When it comes to the aesthetics, Icebound does falls into the “middle-of-the-road” category with regards to how it uses what it has. The artwork style has a certain hand-drawn quality that can appear delightful at times as it can jarring, music masterfully setting the mood in one scene and making it listless the next, and the animations used for the characters either imbuing them with life that captures the written personalities or just for show. Being impressed one moment and disdainful the next, I would have to say that I was still overall pleased with the quality of work on display since most indie visual novels I have seen don’t reach this level of work and can see that the developers did put a lot of care and effort into the small details. One of my favorite examples would have to be byway of the mechanical lion Fei and his animation that makes him bellow smoke. A small touch, but still one that demonstrates the care put into the set dressing. The game does claim that it has voiced dialogue, but at the time of composing this review and waiting for the official release on Steam, I cannot evaluate that portion of it.
All-in-all, Icebound is an average visual novel experience that I can’t recommend to newcomers or veterans, but do believe that it will find a following somewhere in that intersection. With the choice system not as good as it could be, dull character personalities, and plodding pacing, the few twist and turns that the story does have isn’t nearly enough to save it from the unsatisfying outcome. Even so, I still enjoyed my time with Icebound even if it was just to place myself in the world for a couple of hours. Unless it’s a burning curiosity you just have to check out, I suggest all others to skip it.

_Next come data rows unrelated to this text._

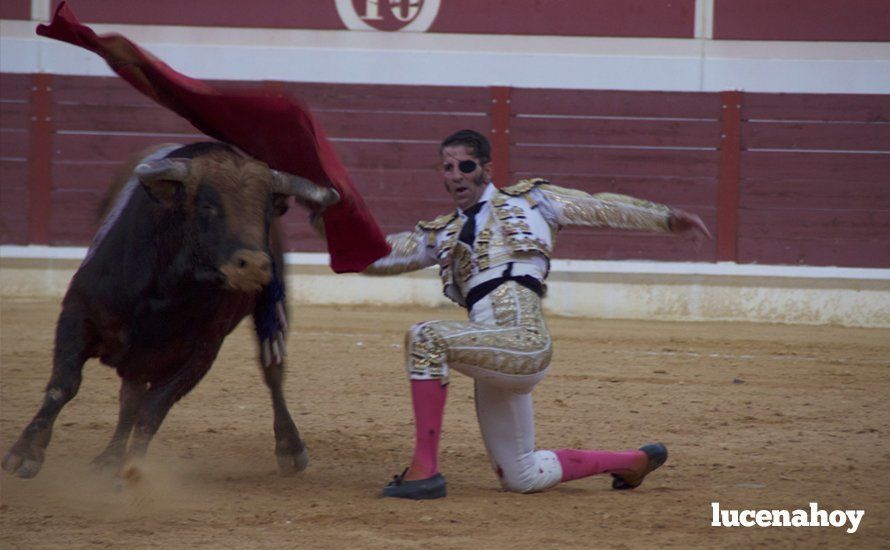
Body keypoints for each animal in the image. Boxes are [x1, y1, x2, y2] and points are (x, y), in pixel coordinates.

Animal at [2, 141, 340, 478]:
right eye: (207, 206)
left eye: (266, 209)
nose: (255, 266)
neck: (169, 288)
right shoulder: (77, 314)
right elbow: (64, 384)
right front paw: (23, 454)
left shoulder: (202, 353)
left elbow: (153, 409)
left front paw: (135, 470)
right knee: (128, 398)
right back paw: (109, 457)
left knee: (272, 373)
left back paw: (290, 448)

Pros: Great artwork, very imaginative setting and world, music composition, puzzle segments are somewhat challenging yet easy.
Cons: Choices appear too frequently, managing notoriety in one playthrough is difficulty, characters personalities feel flat, narrative beings to drag during the second half of story, puzzle segments can require a lot of trail and error.

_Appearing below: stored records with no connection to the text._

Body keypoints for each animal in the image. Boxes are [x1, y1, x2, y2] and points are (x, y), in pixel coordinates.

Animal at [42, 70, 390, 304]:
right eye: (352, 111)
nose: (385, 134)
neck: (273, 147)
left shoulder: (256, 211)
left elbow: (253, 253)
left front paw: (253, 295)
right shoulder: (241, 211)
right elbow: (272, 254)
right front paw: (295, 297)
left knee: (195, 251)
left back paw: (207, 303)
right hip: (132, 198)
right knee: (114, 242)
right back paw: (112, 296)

Disclaimer: In no way, shape, or form was I compensated for the composition or publication of this review. This by my own volition. A review copy of the game was kindly provided by the devloper. All images and rights to them belong to Fastermind Games and only for review purposes.
2 thoughts on “[Visual Novel Review] Icebound”
Not bad for western one. Bam! Creative Blogger Award!
Oh, thanks for the nomination. I do have a lot of work to get through during this weekend, but will work on it when I have the time and try to have it up by Monday.